Many years ago, when I graduated from college, a friend and classmate got her first job in the visitor’s service of the United Nations. There were two perks. One was a free parking space and the other privileges to the debates in the General Assembly. Thanks to this I attended many sessions in the gallery as her guest. The “distinguished” members most often started their disquisitions by telling a humorous anecdote from their respective nations. They suffered greatly in translation but I can offer the punch line to a real UN joke–namely The United Nations Relief and Works Agency for Palestine Refugees (UNRWA).
After the 1948 Arab-Israeli war, UNRWA was established by United Nations General Assembly Resolution 302 (IV) of 8 December 1949 to carry out relief and works programs for Palestine refugees. The Agency began operations on 1 May 1950. In June 2017, its mandate and funding come up for review. It deserves to be shut down.
First of all, it is a numbers racket. According to its own statement: “When the Agency began operations in 1950, it was responding to the needs of about 750,000 Palestine refugees. Today, some 5 million Palestine refugees are eligible for UNRWA services.”
Even if we accept the questionable number of 750,000 Arabs who left Israel, how is it that sixty-seven years later–again from the home page, we read: “UNRWA is unique in terms of its long-standing commitment to one group of refugees. It has contributed to the welfare and human development of four generations of Palestine refugees, defined as ‘persons whose normal place of residence was Palestine during the period 1 June 1946 to 15 May 1948, and who lost both home and means of livelihood as a result of the 1948 conflict.’ The descendants of Palestine refugee males, including legally adopted children, are also eligible for registration.“
Again, in its words: “UNRWA is confronted with an increased demand for services resulting from a growth in the number of registered Palestine refugees, the extent of their vulnerability and their deepening poverty.”
Since World War Two, hundreds of millions of displaced persons from every continent have been relocated. They have had to learn new languages, new alphabets and adapt to new cultural mores. They have become participants in the politics of their adopted countries. How is it then that only Palestinian Arabs merit assistance? Furthermore, why has the status of “refugee” become a heritable entitlement, bequeathed from generation to generation?

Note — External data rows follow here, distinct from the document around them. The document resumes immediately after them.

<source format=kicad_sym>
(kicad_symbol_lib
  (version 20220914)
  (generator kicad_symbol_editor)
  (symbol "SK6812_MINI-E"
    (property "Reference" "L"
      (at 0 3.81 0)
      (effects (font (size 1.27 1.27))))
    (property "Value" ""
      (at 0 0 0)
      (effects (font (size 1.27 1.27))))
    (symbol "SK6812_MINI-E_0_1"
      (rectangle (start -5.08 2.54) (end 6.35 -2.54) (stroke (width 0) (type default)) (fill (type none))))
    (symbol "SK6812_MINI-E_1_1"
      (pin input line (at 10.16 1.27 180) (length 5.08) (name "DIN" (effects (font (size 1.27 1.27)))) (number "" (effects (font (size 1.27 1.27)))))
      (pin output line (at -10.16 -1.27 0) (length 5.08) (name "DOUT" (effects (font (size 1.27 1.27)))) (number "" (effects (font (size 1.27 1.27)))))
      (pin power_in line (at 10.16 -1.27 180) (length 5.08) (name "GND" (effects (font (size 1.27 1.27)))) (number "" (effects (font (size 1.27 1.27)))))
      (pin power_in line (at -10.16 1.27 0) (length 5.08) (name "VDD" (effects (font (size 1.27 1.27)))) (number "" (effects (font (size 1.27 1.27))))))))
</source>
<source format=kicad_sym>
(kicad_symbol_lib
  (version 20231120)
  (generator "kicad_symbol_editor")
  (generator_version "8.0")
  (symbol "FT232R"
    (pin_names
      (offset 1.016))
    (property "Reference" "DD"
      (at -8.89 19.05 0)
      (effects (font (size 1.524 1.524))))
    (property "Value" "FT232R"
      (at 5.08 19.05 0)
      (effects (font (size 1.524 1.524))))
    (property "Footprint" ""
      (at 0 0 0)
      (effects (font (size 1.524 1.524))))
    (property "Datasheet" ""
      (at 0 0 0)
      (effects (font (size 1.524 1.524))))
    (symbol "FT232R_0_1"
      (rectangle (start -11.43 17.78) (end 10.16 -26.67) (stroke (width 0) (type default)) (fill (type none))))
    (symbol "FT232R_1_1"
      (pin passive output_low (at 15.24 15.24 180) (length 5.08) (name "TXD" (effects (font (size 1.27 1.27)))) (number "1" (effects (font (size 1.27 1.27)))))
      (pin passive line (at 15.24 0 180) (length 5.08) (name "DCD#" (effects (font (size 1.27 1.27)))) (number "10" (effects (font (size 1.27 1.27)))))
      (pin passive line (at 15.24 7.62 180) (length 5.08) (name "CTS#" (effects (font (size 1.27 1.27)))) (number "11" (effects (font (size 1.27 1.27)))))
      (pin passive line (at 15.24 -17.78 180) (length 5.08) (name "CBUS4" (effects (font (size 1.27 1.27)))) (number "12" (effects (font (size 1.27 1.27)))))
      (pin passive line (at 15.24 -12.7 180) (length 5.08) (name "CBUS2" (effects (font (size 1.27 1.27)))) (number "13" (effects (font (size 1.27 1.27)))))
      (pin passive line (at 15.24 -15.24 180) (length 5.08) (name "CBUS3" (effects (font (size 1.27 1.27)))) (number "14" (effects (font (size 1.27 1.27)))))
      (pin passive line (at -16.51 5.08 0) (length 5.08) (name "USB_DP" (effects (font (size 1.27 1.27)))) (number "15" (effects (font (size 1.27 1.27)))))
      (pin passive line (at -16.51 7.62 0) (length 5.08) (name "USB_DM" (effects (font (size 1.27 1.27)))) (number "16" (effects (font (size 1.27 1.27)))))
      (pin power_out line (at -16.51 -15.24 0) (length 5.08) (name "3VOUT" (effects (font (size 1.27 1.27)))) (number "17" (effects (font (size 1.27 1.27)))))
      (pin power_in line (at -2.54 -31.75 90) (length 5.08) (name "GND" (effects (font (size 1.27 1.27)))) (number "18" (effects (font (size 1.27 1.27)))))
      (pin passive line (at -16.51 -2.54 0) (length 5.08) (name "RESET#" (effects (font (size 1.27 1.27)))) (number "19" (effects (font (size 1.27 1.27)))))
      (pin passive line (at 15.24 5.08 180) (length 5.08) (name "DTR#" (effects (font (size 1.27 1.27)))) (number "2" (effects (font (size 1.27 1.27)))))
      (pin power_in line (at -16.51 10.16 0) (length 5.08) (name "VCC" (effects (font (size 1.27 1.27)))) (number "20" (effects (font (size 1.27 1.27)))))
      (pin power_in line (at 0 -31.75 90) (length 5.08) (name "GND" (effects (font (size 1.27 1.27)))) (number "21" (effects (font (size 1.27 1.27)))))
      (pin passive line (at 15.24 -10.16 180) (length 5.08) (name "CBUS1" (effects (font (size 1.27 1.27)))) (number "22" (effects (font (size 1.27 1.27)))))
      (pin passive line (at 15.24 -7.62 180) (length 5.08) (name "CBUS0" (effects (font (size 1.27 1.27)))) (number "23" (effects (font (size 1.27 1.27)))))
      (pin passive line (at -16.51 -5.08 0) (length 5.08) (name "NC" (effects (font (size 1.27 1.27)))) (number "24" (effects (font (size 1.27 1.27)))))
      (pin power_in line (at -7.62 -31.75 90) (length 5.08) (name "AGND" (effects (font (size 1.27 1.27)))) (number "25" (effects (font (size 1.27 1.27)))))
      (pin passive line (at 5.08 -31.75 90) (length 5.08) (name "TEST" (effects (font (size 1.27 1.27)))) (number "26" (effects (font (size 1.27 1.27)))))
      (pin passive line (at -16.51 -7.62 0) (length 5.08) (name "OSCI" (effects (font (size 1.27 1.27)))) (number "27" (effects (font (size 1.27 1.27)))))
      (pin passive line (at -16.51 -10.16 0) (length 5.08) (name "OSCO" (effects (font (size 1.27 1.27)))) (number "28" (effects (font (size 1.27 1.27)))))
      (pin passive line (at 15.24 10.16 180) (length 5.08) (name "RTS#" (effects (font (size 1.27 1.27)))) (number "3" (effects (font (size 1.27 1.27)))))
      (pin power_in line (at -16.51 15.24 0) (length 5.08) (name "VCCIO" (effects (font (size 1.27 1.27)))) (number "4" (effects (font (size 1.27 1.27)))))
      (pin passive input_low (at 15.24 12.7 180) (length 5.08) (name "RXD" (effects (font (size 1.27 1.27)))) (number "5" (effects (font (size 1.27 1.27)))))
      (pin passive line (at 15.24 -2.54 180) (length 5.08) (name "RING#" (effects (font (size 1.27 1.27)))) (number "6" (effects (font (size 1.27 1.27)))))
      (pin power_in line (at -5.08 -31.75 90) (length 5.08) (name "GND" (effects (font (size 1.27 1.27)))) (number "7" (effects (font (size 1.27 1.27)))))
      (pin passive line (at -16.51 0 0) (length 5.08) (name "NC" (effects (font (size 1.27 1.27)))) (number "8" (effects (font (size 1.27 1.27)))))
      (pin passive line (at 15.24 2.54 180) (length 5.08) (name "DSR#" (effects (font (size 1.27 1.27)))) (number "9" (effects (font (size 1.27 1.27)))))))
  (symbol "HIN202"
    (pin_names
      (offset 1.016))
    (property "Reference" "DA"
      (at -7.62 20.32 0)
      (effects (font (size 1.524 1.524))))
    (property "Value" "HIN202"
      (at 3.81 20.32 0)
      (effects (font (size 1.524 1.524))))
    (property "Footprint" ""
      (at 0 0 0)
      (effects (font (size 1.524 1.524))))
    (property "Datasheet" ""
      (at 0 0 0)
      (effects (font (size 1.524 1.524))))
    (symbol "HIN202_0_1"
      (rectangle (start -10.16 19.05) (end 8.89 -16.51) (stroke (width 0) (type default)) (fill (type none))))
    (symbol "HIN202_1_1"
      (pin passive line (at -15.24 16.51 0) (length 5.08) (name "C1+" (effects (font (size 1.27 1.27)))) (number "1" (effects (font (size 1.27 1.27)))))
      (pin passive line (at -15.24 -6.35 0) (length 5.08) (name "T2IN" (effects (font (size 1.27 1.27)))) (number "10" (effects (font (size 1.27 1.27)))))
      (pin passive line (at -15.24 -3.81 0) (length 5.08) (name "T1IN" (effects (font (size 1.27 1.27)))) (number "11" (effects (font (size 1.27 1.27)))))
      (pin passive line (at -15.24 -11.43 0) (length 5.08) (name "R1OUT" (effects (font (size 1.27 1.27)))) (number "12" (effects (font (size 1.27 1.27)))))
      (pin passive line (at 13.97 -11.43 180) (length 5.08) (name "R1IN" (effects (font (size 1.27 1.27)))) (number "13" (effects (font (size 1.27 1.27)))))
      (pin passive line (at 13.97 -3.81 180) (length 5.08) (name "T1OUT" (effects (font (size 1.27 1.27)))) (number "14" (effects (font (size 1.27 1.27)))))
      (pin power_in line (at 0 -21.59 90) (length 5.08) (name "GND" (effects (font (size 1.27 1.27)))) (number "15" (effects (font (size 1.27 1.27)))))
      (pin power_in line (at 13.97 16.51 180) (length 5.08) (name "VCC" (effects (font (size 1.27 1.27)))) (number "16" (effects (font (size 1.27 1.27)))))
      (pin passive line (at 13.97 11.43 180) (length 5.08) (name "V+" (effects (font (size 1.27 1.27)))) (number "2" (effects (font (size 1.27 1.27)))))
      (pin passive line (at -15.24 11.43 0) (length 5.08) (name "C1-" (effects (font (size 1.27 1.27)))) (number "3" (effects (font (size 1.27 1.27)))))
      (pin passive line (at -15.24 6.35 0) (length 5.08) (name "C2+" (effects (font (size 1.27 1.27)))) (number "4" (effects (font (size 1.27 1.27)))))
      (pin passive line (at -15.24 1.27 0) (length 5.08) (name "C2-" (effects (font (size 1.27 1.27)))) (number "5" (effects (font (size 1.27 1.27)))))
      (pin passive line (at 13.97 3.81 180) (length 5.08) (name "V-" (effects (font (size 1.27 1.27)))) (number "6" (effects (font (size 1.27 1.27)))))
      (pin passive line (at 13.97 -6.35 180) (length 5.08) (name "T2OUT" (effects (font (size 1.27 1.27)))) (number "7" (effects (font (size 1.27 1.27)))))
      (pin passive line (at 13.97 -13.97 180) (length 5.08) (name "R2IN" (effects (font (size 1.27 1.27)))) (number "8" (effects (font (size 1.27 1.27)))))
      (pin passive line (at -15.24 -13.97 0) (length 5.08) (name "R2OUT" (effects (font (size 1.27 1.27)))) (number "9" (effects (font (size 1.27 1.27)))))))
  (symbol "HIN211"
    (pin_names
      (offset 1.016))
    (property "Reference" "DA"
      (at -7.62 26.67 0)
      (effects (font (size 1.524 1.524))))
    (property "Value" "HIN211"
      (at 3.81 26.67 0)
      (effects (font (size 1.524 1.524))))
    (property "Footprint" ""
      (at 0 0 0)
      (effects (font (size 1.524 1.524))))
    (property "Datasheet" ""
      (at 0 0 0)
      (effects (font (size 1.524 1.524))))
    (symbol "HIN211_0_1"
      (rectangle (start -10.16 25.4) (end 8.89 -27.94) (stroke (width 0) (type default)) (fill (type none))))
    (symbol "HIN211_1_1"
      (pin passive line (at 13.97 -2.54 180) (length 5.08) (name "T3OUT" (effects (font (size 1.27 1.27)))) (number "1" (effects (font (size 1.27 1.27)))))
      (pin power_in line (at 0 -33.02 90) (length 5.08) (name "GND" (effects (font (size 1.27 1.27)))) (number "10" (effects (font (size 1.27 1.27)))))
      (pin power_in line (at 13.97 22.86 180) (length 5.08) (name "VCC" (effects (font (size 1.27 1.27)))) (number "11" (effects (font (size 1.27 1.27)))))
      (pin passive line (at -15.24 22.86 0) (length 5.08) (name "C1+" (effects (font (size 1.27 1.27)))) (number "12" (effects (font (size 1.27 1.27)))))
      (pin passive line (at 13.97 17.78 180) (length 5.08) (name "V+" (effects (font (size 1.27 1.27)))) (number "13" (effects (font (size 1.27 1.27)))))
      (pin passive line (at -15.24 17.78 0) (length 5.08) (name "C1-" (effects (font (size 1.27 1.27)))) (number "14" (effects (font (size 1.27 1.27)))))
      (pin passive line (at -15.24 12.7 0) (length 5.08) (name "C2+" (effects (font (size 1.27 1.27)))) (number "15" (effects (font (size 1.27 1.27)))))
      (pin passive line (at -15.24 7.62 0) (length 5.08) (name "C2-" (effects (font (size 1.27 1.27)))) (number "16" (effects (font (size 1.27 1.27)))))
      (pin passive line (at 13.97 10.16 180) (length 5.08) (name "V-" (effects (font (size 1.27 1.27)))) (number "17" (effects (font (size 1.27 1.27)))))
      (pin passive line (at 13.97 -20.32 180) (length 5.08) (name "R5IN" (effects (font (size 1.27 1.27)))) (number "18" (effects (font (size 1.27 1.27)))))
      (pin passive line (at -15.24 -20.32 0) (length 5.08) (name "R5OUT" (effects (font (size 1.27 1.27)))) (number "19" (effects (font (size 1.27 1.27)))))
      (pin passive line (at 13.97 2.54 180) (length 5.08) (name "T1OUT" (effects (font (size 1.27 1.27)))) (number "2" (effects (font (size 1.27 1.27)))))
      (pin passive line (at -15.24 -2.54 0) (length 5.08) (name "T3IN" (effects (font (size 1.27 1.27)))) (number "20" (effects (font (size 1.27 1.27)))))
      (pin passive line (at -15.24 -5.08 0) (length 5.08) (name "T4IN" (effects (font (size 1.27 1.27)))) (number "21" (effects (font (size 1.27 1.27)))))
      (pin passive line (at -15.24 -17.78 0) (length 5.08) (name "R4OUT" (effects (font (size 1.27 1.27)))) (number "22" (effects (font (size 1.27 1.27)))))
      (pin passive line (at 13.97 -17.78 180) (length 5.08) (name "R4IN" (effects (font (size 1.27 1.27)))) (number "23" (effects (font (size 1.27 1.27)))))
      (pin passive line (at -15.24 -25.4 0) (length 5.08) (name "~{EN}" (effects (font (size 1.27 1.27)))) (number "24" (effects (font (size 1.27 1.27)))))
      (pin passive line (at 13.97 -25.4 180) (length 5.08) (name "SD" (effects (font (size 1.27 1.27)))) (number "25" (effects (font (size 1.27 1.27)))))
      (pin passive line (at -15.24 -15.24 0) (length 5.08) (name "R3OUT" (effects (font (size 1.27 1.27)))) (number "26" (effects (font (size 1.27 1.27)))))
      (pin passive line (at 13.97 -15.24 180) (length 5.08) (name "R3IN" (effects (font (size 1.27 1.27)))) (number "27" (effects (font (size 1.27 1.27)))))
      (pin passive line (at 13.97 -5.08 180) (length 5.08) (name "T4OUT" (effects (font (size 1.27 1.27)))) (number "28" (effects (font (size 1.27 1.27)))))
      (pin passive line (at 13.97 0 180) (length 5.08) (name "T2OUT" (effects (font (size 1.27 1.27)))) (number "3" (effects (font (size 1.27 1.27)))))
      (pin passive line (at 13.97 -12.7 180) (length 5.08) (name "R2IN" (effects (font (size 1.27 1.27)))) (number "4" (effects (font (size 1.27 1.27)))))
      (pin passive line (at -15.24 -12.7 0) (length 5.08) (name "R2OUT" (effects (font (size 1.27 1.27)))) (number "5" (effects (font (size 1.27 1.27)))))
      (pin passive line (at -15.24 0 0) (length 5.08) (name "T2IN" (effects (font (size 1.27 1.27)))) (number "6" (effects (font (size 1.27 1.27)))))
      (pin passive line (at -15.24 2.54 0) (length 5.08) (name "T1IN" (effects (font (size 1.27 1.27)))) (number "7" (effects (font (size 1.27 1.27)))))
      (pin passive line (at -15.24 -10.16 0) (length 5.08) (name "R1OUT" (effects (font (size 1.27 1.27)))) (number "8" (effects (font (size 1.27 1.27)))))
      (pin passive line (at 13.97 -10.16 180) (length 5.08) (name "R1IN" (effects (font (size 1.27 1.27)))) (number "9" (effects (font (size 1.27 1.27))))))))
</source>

When members of the media traipse through the camps, they are seldom shown nearby housing with facilities and running water. Instead local Arabs stage themselves near running sewers, cynically using children as props. As soon as the journalists move on to the next stop in their bash-Israel “fact finding” tour, the cast moves back to their updated lodgings.
Today the world is confronted and affronted by a tsunami of refugees from the Middle East. They flee jihad and tribal and civil warfare. The demand for haven and social services is enormous and yet UNRWA services only Palestinian Arabs in camps in Gaza (why Gaza, which is now ruled by Arabs?), Syria, Jordan and Lebanon.
In the midst of the mayhem in Syria, on Feb. 1, 2017 Mohammed Abdi Adar, a Somali national, assumed his duties as Director of the United Nations Relief and Works Agency for Palestine Refugees in the Near East (UNRWA) in the Syrian Arab Republic. He describes his mandate thus: “It is an important opportunity to serve Palestine refugees in Syria,” said Mr. Abdi Adar. “I look forward to working with the Syrian Government and other partners to help alleviate the suffering of Palestine refugees, who like the Syrians have experienced the dire consequences of the crisis over the last six years.” Why only the “Palestinians?” This is a form of “profiling” that raises no hackles among Western hypocrites.
And UNWRA’s so called relief is a canard since in its own words, conditions have worsened: “Over the years, these camps have transformed from temporary ‘tent cities’ into hyper-congested masses of multi-story buildings with narrow alleys, characterized by high concentrations of poverty and extreme overcrowding. The camps are considered to be among the densest urban environments in the world, but because camp structures were built for temporary use, over the decades the buildings have become overcrowded, critically substandard and in many cases life-threatening.”
Why after 67 years are Palestinian Arabs a priority when hundreds of thousands are facing death and violence perpetrated by Arabs on other Arabs?